Naming variables well
Let’s talk about naming variables.
Today I saw something like this in the code base at work. No I’m not sharing the actual code but it’s a good enough representation:
import pandas
class RecommenderUtility(object):
@staticmethod
def get_recommendations_related_data(store):
use_sku = False
products = Product.objects.filter(store=store)
customers = Customer.objects.filter(store=store)
df_products = pandas.DataFrame(products)
df_customers = pandas.DataFrame(customers)
# ...
# Imagine some_condition = some long comparison expression
if (some_condition):
use_sku = True
return df_products, df_customers, use_sku
class Recommender(object):
def __init__(self, store):
self.store = store
self.df_products, self.df_customers, self.use_sku = RecommenderUtility.get_recommendations_related_data(self.store)
def generate_recommendations(self):
df_user_recommendations = self._get_user_recommendations()
df_bestseller_recommendations = self._get_bestseller_recommendations()
return df_user_recommendations, df_bestseller_recommendations
def _get_user_recommendations(self):
if self.use_sku:
# ...
else:
# ...
# Init class and generate recommendations
store = Store.objects.get(name='spiderman_photos') # (1)
recommender = Recommender(store) # (2)
# (3)
df_user_recommendations, df_bestseller_recommendations = recommender.generate_recommendations()
So the code does something like this, in order:
- Get Store object with name “spiderman_photos” using QuerySet (Django’s built-in Object-Relational Mapper or ORM)
- Instantiate
Recommender
class and store inrecommender
variable - Call
generate_recommendations
method to generate recommendations for the specific store
But here is a question. Imagine you are tasked to find out why some recommendations are coming out funny and you had to examine this code in detail for the first time. Can you tell what use_sku
is for? What data type do you expect it to be, and what information do you expect it to represent?
A quick primer on “SKU” - it is an acronym for Stock Keeping Unit, which is the basic unit for keeping track of inventory in a typical shop (traditional and e-commerce). Specific to this case we are looking at an e-commerce store, which is probably the biggest use case for recommender systems nowadays.
When I first saw this in the code base and had to troubleshoot the problem without any helpful class and method docstrings to rely on, I had a few questions:
- Can an e-commerce store use anything besides
sku
to keep track of inventory?product_id
perhaps? - Since a conditional statement in
get_recommendations_related_data
method changeduse_sku
toTrue
, I can assume the value ofuse_sku
is dependent on data in the database. But what is it based on exactly? - Are other methods in the
Recommender
class also similarly dependent on theuse_sku
variable (which at this point would serve more like a flag for “this store uses SKU”)?
These were the questions I had to ask myself because the answers were implicit, as opposed to explicit, in the code. It was my job to follow the trail and understand what use_sku
is really trying to represent and its importance in this class.
But this should not be the case! The onus of clarity and ease of code comprehension should lie strictly in the hands of the programmer who is writing the code, because that person knows the intent of every variable, statement, and expression the clearest. Every subsequent reader of the code will have to deduce the original programmer’s intent, unless that programmer takes care to leave signposts, like class and method docstrings and short comments.
Improvement 1: Rename the variable to make sense on first look
Here is an example of an improvement that is relatively easy to implement and can potentially save a lot of time from deduction.
# Instead of
use_sku = True
# How about something like
store_uses_sku = True
Ambiguity is enemy number one. Leave no room for different interpretations of what a variable is supposed to do if you can help it!

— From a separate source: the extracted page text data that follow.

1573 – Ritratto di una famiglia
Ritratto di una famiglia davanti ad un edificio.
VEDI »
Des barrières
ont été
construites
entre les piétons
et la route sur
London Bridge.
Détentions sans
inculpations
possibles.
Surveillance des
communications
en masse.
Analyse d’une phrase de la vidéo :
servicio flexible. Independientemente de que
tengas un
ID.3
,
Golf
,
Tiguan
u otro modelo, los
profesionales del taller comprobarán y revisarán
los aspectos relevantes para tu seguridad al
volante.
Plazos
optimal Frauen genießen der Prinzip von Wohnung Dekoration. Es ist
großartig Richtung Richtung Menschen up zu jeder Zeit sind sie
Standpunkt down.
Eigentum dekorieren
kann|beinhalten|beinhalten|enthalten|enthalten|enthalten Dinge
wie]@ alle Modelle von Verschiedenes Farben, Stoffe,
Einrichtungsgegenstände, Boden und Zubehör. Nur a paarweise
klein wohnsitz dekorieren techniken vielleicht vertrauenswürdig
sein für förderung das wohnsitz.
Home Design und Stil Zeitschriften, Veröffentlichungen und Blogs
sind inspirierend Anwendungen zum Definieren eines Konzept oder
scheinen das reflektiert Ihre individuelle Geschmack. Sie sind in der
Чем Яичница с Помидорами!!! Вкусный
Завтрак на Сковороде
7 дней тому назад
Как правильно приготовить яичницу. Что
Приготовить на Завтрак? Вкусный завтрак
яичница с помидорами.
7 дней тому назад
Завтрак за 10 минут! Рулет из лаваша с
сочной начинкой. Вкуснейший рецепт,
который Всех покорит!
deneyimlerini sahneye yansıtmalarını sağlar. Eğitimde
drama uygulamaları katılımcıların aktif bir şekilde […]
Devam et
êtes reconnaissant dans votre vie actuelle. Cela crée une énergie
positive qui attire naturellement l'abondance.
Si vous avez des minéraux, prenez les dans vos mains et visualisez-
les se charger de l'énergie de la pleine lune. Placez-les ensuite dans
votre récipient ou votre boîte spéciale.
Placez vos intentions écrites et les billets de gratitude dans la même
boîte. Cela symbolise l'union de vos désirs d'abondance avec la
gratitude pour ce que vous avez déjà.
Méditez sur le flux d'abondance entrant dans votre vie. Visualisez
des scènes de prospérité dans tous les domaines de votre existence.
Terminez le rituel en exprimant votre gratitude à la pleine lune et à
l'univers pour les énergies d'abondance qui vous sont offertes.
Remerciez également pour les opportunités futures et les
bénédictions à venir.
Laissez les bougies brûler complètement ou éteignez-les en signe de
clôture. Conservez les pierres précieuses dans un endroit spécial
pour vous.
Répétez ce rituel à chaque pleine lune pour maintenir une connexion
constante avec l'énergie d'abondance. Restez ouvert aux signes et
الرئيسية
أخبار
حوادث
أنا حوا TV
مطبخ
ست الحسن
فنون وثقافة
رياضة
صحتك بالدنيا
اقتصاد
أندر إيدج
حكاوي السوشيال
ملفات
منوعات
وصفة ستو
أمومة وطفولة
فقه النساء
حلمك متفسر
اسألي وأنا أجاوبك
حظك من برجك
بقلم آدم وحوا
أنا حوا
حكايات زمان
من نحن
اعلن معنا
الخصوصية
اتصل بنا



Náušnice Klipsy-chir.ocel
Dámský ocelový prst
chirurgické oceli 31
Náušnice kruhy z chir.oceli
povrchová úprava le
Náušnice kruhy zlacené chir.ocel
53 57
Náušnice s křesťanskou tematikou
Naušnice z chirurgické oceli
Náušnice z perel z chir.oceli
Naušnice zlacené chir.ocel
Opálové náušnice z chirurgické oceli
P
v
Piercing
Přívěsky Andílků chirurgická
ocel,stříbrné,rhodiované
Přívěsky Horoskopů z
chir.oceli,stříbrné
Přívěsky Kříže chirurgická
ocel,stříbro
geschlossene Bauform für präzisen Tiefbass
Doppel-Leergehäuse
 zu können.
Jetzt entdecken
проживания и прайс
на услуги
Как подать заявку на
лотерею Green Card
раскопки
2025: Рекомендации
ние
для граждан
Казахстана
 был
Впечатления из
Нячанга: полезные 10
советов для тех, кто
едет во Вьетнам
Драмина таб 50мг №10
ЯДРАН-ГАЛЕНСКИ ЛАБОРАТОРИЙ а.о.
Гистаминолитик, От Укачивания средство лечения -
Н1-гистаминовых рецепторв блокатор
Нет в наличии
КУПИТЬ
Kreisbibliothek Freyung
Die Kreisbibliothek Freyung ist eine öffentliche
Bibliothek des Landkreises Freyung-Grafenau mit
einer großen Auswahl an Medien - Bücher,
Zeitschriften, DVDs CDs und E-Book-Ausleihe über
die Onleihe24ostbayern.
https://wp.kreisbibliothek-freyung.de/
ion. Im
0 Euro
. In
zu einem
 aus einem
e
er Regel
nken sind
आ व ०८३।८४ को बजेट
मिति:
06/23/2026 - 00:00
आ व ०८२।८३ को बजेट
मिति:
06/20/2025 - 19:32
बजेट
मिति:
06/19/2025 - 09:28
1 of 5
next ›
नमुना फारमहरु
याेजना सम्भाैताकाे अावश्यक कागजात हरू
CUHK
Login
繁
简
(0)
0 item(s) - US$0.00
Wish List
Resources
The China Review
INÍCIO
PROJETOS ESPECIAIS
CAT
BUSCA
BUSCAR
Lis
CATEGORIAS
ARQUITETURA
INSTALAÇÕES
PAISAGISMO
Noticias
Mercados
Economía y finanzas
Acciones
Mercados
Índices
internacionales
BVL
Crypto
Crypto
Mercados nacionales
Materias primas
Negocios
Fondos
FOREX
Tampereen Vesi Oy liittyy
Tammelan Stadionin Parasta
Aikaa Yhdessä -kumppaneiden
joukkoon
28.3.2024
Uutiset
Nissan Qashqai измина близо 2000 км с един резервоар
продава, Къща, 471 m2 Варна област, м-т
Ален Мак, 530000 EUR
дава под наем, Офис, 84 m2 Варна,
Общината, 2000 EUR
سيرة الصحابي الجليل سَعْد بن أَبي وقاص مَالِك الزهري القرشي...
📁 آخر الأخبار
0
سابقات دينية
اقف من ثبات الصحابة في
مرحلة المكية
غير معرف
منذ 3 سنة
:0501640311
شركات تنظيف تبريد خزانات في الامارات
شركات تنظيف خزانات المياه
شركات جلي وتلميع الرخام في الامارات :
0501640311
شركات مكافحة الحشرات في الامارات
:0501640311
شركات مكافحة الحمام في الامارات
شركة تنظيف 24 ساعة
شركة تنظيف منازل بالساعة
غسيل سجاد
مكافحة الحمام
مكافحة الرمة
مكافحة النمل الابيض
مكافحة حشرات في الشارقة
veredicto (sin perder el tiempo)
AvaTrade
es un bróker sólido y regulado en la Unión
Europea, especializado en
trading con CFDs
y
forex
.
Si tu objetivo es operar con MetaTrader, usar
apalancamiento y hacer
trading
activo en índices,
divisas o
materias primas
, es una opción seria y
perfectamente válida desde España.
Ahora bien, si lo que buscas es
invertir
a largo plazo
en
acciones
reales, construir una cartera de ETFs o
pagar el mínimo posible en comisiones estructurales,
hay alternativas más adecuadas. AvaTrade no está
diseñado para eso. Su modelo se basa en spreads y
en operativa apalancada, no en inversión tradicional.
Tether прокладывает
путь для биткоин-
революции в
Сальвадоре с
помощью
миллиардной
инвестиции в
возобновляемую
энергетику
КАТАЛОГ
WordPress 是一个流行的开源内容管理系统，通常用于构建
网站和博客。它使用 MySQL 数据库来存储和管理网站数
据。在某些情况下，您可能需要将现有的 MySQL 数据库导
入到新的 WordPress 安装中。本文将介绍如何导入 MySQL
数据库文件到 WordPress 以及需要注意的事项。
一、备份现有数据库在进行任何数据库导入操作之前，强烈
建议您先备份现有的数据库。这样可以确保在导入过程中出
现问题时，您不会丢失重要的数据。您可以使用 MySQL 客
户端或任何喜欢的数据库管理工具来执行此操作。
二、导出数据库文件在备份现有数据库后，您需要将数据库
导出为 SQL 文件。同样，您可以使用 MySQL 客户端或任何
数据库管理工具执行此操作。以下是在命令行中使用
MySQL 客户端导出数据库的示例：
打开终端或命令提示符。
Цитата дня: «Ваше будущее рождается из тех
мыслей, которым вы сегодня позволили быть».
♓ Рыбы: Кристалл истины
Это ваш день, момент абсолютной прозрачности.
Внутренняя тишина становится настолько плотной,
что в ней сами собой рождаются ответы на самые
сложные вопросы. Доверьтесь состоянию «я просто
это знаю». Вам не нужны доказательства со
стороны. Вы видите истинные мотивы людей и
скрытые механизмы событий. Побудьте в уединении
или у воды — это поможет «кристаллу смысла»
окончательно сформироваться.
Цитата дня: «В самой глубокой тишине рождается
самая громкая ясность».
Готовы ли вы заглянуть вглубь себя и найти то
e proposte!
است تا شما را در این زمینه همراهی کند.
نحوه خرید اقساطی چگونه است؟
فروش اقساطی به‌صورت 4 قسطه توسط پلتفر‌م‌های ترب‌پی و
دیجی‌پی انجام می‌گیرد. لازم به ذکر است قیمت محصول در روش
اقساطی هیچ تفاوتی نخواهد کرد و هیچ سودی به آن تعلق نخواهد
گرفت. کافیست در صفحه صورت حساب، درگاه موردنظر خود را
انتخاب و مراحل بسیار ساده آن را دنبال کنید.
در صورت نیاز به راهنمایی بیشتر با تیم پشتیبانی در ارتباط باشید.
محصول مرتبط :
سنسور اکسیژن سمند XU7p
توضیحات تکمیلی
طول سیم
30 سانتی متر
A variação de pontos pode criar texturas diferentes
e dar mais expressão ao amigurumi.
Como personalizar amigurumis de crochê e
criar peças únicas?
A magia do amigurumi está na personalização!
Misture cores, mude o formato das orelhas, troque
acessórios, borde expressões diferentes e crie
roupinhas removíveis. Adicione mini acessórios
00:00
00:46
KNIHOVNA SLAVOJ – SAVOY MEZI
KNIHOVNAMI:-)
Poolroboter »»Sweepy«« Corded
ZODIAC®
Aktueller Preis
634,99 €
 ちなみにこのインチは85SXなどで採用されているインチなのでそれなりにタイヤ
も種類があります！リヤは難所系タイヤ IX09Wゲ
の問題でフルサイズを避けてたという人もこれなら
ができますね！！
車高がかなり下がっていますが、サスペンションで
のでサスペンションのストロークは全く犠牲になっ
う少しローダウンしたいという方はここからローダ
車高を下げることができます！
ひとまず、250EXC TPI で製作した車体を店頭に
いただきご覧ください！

Improvement 2: Add docstrings to every class and method
Another improvement that can be made with almost no additional effort is writing docstrings. Docstrings are basically multiline comments that appear directly below the def
or class
declarations in Python. Practitioners of various programming languages advocate different ways of doing this, but I really like Python docstrings - they are systematic, easy on the eyes (those """), and they even have built-in support even though I don’t personally use it (you can call print my_method.__doc__
).
class RecommenderUtility(object):
"""
Execute common tasks needed for Recommender system.
"""
# ...
@staticmethod
def get_recommendations_related_data(store):
"""
Query database and return data from tables relevant to creating recommendations.
Relevant tables: Product, Customer.
Return Tuple (df_products, df_customers, use_sku):
DataFrame df_products: products dataframe
DataFrame df_customers: customers dataframe
Boolean store_uses_sku: flag indicating whether the store uses SKU as primary id for products
"""
# ...
There are definitely more ways to improve on this. What other low hanging fruits have I missed?